▸ DESCRIPTION OF THE TASK:
Continue the biography of Scouting historian Piet J. Kroonenberg from its last sentence.

Piet J. Kroonenberg (9 May 1927 - 7 September 2016) was a Scouting historian and was the historical consultant to the European Scout Committee. He had written books and articles about Scouting during World War II and post-War Scouting in Central and Eastern Europe.

==Biography==
Kroonenberg participated in the Dutch Resistance . Kroonenberg served in the Canadian Army from 1944 to 1947.

Kroonenberg was a Dutch Scoutmaster and Scouting historian. Kroonenberg had been active in Scouting since 1935 and attended the 5th World Scout Jamboree in Vogelenzang, Bloemendaal, the Netherlands, in 1937. Kroonenberg was awarded the Bronze Wolf by the World Scout Committee for exceptional services to world Scouting, in 1996, for his outstanding contributions to International Scouting. Kroonenberg was also awarded the highest Russian Union of Scouts (RUS) distinction, the Order of the Bronze Beaver.

▸ GIVEN RECORDS:
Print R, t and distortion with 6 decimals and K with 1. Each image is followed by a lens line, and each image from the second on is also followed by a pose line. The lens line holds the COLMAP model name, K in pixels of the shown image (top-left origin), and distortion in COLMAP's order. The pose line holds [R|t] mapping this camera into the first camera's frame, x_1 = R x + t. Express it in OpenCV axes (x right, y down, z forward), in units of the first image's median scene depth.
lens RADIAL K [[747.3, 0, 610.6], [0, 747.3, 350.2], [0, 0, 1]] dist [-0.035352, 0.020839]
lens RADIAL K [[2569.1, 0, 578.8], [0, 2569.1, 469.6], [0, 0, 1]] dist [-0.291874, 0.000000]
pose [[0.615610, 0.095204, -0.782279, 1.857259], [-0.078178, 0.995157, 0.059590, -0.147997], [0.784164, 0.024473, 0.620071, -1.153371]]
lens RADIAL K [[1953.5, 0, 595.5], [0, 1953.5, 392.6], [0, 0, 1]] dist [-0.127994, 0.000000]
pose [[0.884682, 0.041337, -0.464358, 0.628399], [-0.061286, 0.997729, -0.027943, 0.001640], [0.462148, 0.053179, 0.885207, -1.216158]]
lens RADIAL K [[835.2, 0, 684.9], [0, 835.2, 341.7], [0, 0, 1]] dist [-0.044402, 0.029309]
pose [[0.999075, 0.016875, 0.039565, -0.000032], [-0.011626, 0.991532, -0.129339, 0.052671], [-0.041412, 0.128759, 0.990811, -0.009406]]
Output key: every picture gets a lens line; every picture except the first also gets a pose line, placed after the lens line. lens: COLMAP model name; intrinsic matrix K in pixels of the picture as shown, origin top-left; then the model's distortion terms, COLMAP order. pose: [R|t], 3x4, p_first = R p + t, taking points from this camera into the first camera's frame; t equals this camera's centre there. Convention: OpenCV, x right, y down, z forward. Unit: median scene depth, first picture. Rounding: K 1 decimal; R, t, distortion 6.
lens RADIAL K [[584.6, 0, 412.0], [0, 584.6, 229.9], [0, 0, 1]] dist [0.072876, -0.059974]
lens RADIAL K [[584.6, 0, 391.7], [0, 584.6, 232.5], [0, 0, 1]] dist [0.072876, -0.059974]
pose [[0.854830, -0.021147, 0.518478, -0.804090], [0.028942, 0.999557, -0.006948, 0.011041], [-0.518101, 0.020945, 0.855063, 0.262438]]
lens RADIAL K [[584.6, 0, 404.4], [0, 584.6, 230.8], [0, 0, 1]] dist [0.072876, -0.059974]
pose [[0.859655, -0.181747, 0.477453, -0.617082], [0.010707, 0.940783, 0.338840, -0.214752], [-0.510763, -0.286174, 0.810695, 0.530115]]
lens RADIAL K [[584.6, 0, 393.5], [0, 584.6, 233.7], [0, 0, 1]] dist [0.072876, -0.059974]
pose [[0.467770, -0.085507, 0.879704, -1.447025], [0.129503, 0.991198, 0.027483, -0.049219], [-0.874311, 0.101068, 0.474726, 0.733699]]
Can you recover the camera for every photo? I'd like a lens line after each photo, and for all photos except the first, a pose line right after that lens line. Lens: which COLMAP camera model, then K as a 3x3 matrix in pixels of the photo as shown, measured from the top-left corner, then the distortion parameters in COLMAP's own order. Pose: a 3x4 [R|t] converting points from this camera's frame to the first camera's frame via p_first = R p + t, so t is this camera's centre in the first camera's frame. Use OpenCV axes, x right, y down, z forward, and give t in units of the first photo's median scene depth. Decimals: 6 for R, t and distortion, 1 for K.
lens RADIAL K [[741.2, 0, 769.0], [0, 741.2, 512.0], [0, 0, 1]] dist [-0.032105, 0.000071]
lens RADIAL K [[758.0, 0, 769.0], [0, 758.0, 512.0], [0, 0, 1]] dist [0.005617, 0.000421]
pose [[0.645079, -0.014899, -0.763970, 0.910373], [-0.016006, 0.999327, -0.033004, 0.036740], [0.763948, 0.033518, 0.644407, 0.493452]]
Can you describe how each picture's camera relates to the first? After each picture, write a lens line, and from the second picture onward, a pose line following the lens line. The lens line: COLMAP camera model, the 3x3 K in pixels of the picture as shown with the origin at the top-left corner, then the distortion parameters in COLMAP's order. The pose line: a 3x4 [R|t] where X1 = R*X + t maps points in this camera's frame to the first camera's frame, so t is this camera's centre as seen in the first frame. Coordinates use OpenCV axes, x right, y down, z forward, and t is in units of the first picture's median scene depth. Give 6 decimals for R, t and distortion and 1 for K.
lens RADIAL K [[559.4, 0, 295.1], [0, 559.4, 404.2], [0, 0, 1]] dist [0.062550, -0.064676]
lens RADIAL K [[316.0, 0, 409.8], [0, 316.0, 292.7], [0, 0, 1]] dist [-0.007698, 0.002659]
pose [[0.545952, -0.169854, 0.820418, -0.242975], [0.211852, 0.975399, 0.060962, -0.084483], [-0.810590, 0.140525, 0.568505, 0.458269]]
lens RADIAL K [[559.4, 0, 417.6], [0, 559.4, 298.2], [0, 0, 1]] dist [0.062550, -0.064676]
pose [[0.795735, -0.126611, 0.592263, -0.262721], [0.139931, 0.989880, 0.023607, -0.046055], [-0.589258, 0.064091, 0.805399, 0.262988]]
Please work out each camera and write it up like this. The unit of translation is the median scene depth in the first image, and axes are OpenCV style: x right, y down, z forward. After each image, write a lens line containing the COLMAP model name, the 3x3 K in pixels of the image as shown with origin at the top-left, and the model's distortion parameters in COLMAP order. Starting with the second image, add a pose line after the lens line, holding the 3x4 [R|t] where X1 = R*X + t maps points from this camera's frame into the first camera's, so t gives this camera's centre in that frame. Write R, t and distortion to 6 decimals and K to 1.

▸ WRITTEN RESPONSE:
His books The Forgotten Movements and The Undaunted, as well as numerous articles, chronicle the history of Scouting in Europe, particularly that of Scout organizations in exile.

Kroonenberg died at age 89, on 7 September 2016.

==Publications==
===Books===
- Kroonenberg, Piet J. (1989). "The Forgotten Movements"
- Kroonenberg, Piet J. (1998). "The Undaunted - The Survival and Revival of Scouting in Central and Eastern Europe"
- Kroonenberg, Piet J. (2003). "The Undaunted II - The Survival and Revival of Scouting in Eastern Europe and Southeast Asia"

===Articles===
- Kroonenberg, Piet J. (1994). "From a Toad to a World Emblem - The toad, the arrowhead and the Fleur-de-Lys"
- Kroonenberg, Piet J. (2005). "Frits Philips 26/04/1905-05/12/2005 - Frits and Scouting"
- Kroonenberg, Piet J. (2006). "Sint Joris - Uit het Scouting beeld verdwenen?"
- Kroonenberg, Piet J. (2006). "Koninklijke Scouts"
- Kroonenberg, Piet J. (2006). "Uit het logboek van Ton Gräber; een zomer zwerftocht in 1945"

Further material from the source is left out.